Alper told the Journal in mid-November that the Revenue Department was projecting the credit liability under current law to be about $1.1 billion at the end of the 2018 fiscal year — in a year and a half. He said Thursday that figure has been revised down to less than a billion dollars as companies holding the unfunded credit certificates look for ways to get paid something.

Some of those companies have started selling the credits to the large North Slope producers. State law prohibits companies producing more than 50,000 barrels of oil per day — a group that for years was limited to BP, ConocoPhillips and ExxonMobil, but now includes Hilcorp Energy — from receiving direct payments for tax credits. The large producers can, however, use the credits against their production tax liability. And that liability should keep growing if global oil prices continue to stay above the roughly $45 per barrel break-even threshold for production from the longstanding North Slope fields.

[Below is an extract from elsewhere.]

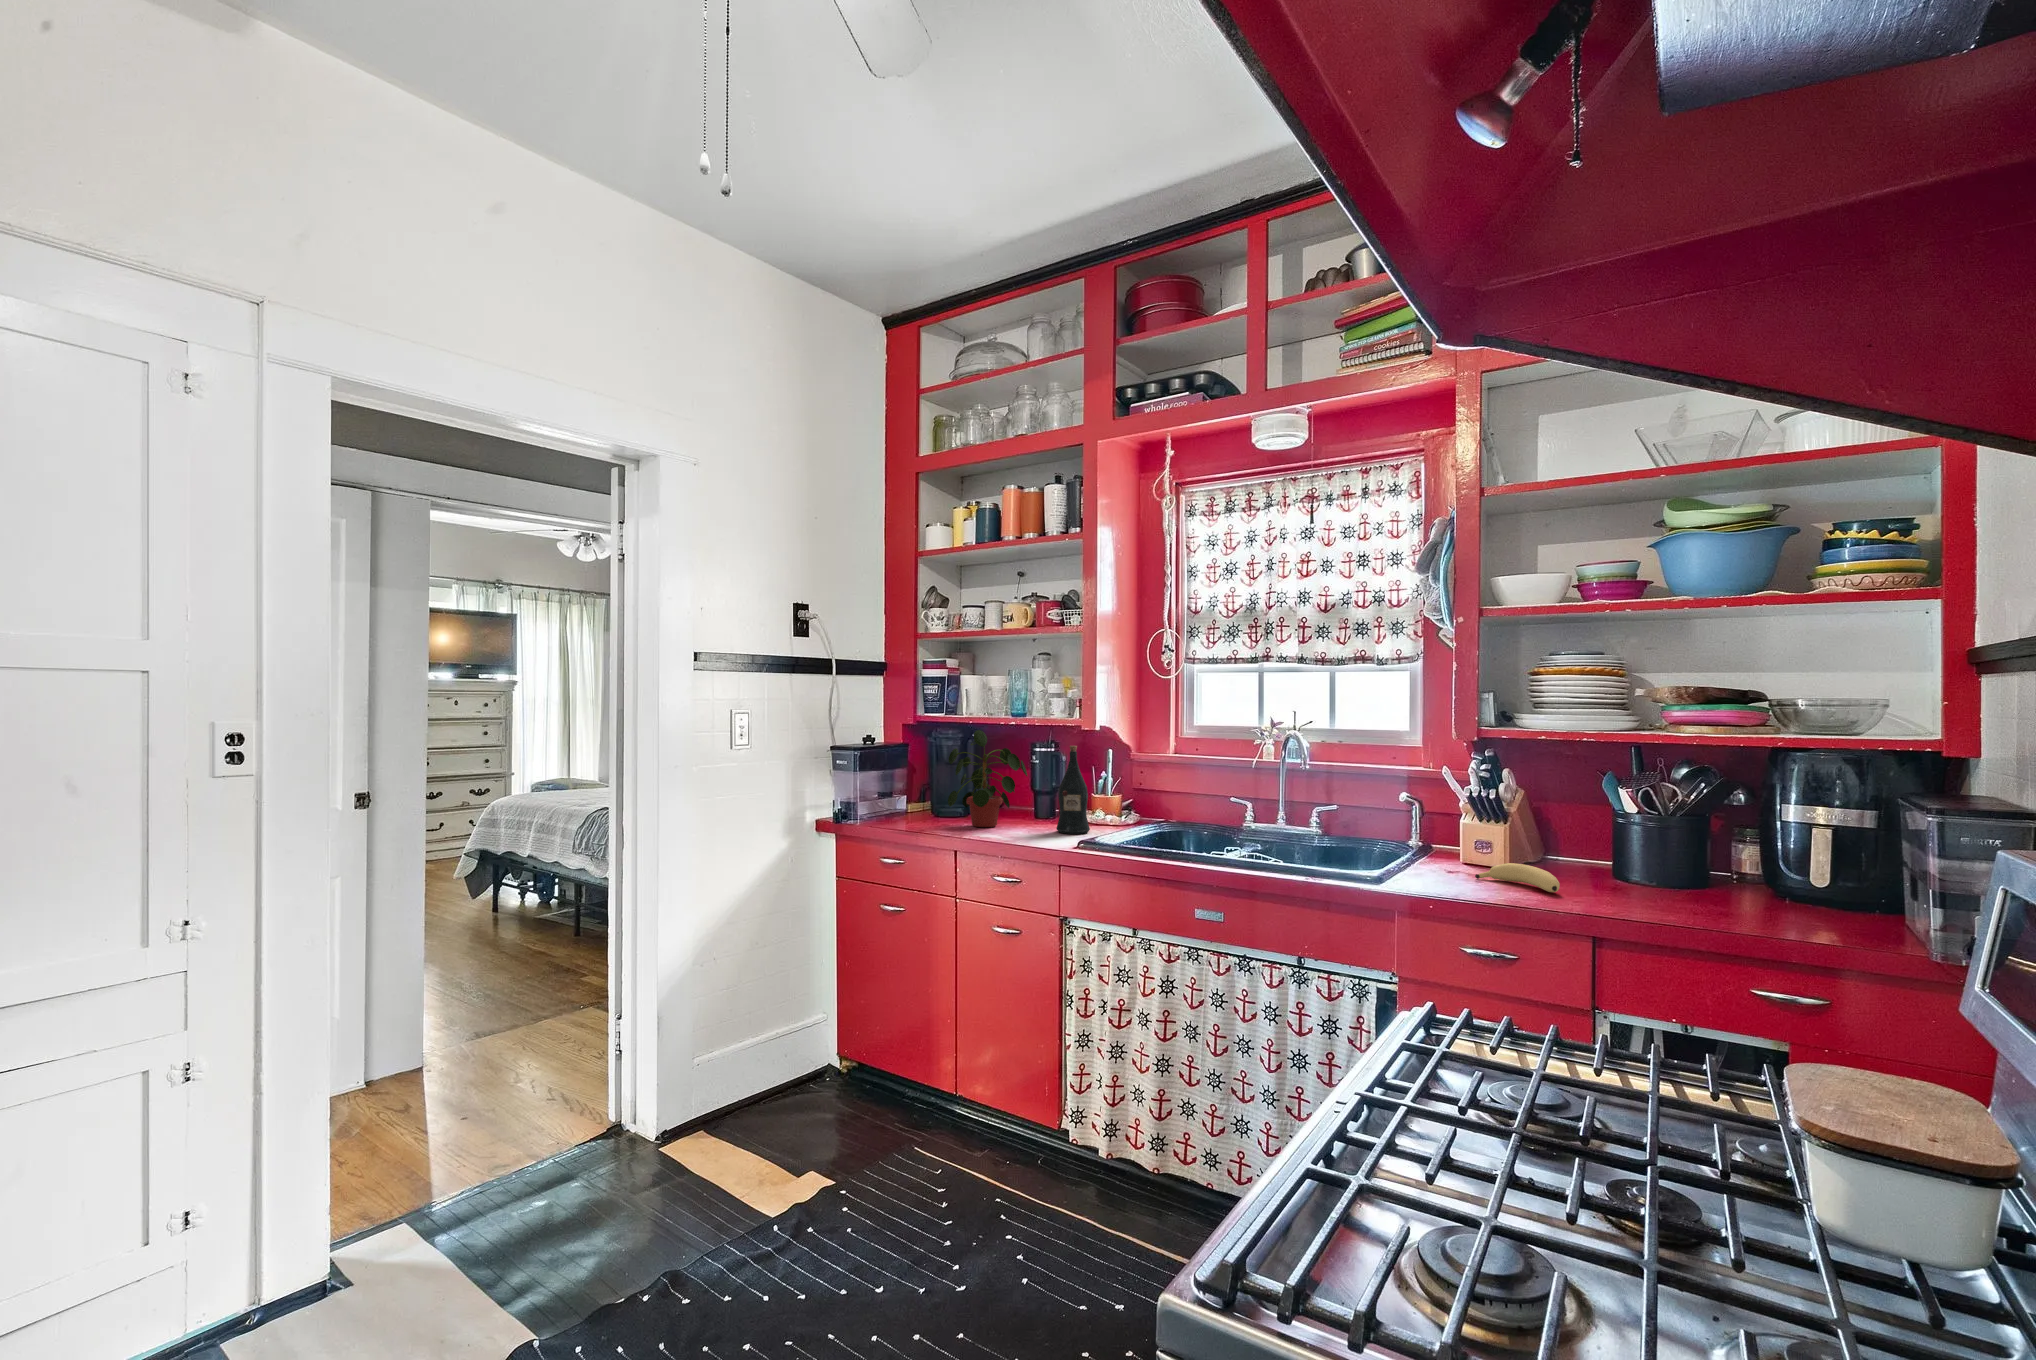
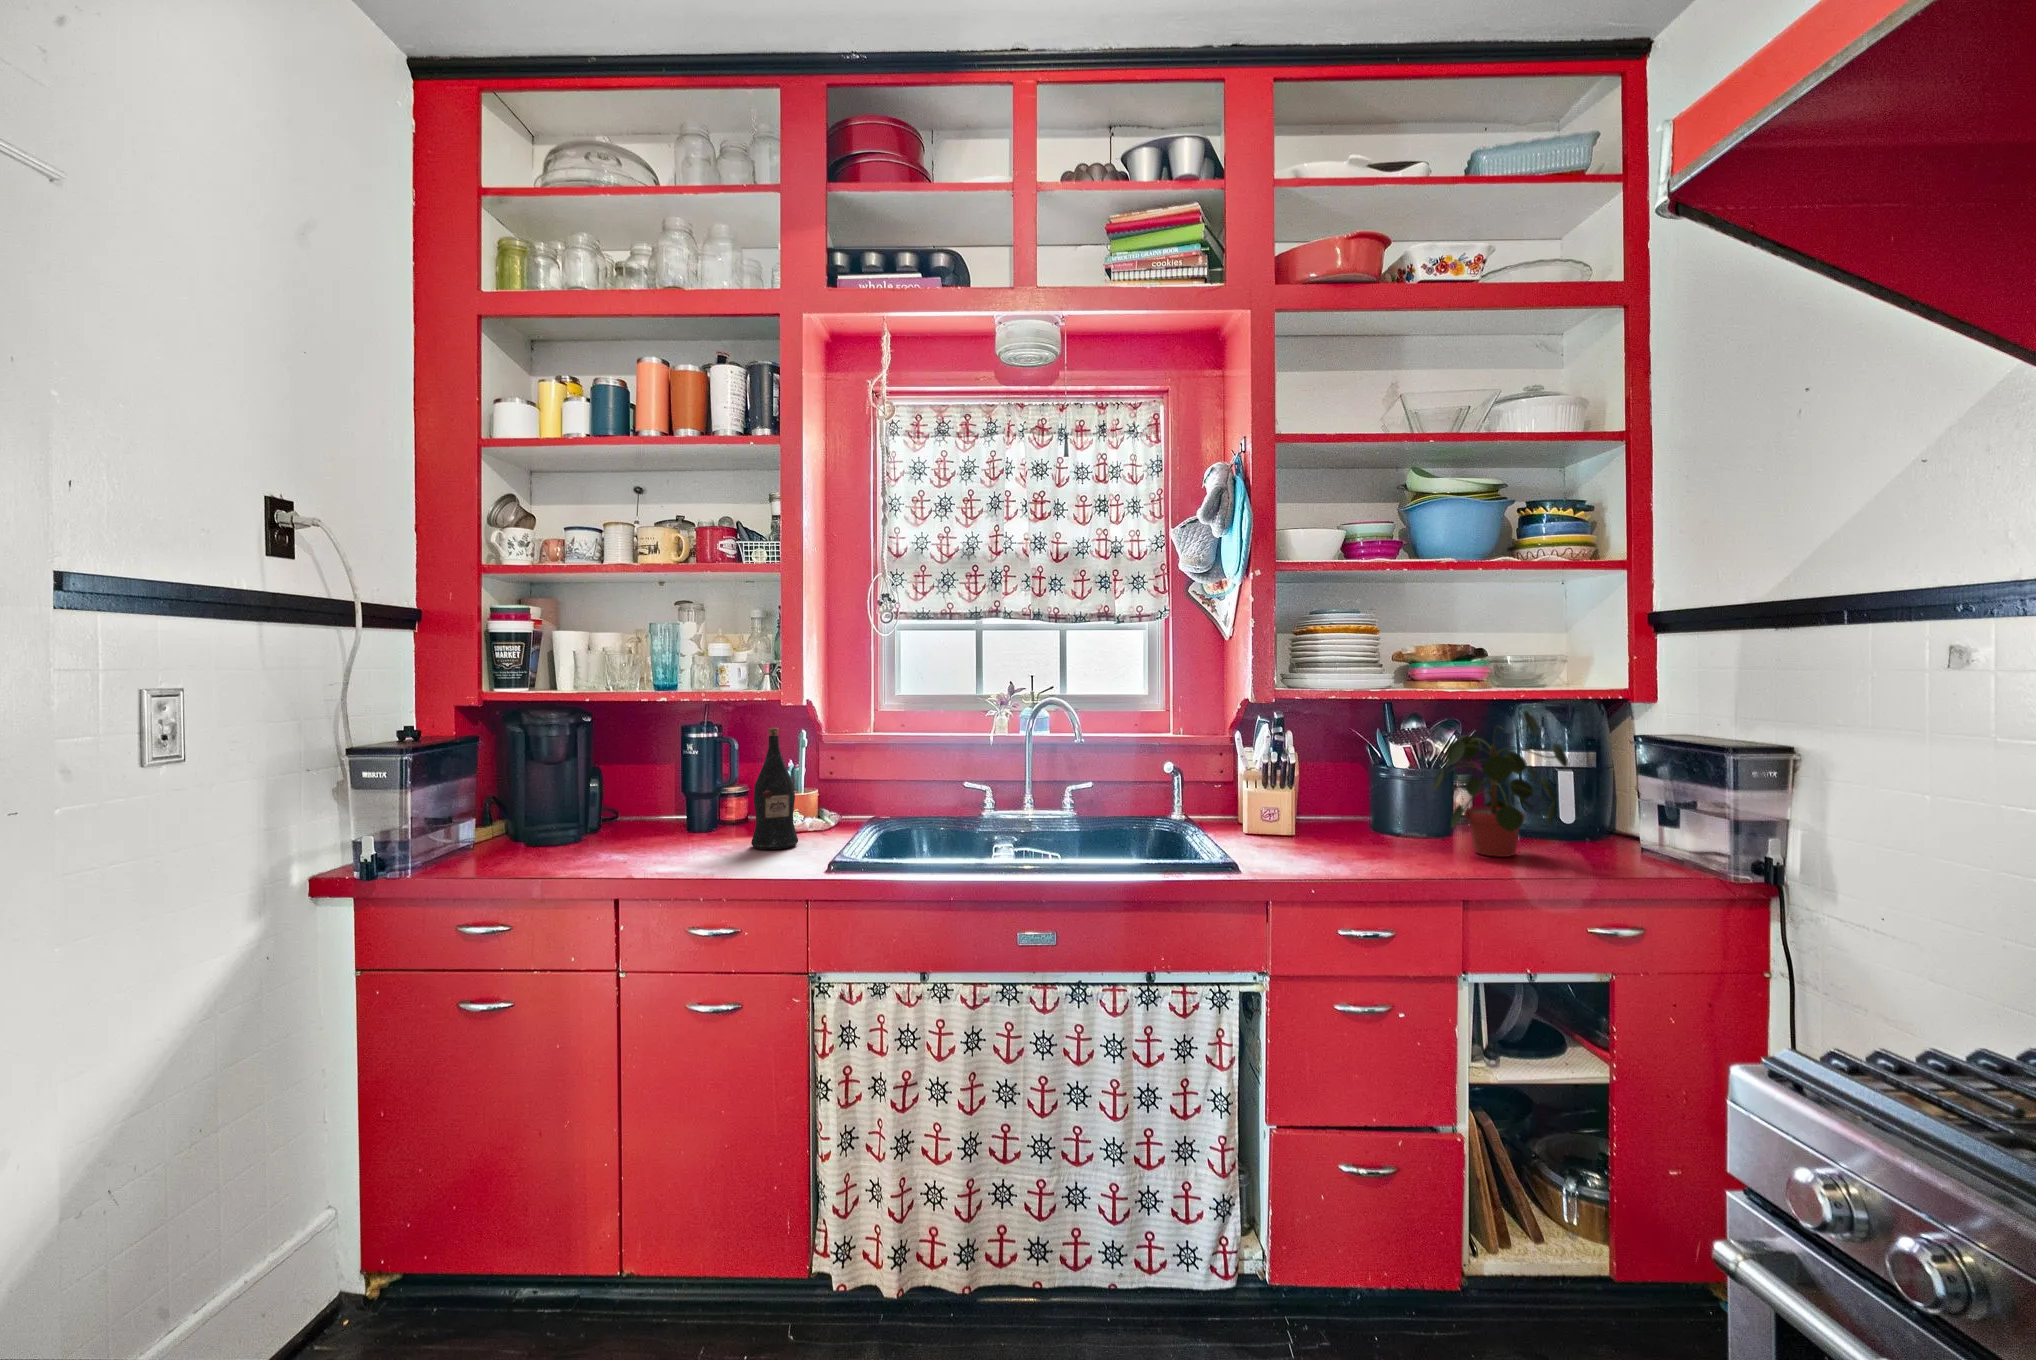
potted plant: present [948,730,1027,827] -> present [1433,711,1568,857]
banana: present [1475,863,1560,892] -> none [1280,829,1379,856]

The credit trading doesn’t change the state’s situation much; it means less money out in exchange for less future oil tax revenue in. But the smaller companies selling the credits are still taking a hit on the deal.

While the details of the private transactions aren’t disclosed, administration officials with extensive knowledge of the issue have speculated the credit certificates are usually sold for just 20-30 percent of face value.

Alper offered additional insight into the mostly confidential industry tax credit program, saying the Revenue Department has identified 16 oil and gas projects now in production that have benefitted from the roughly $3.5 billion the State of Alaska has spent on the credits since 2008 — about two-thirds of which went to Slope work.

A snapshot of the eight North Slope projects now online with state help show that if production from those projects is divided into the amount the state spent on them, “the state is into these projects on average for about $24 per barrel,” Alper said.

For the eight projects in Cook Inlet, primarily a natural gas basin today, the state investments average out to about $2.10 cents per thousand cubic feet, or mcf, of gas, according to Alper.

He noted that the per volume dollar amount will continue to fall as long as production continues to flow from the fields aided with the money.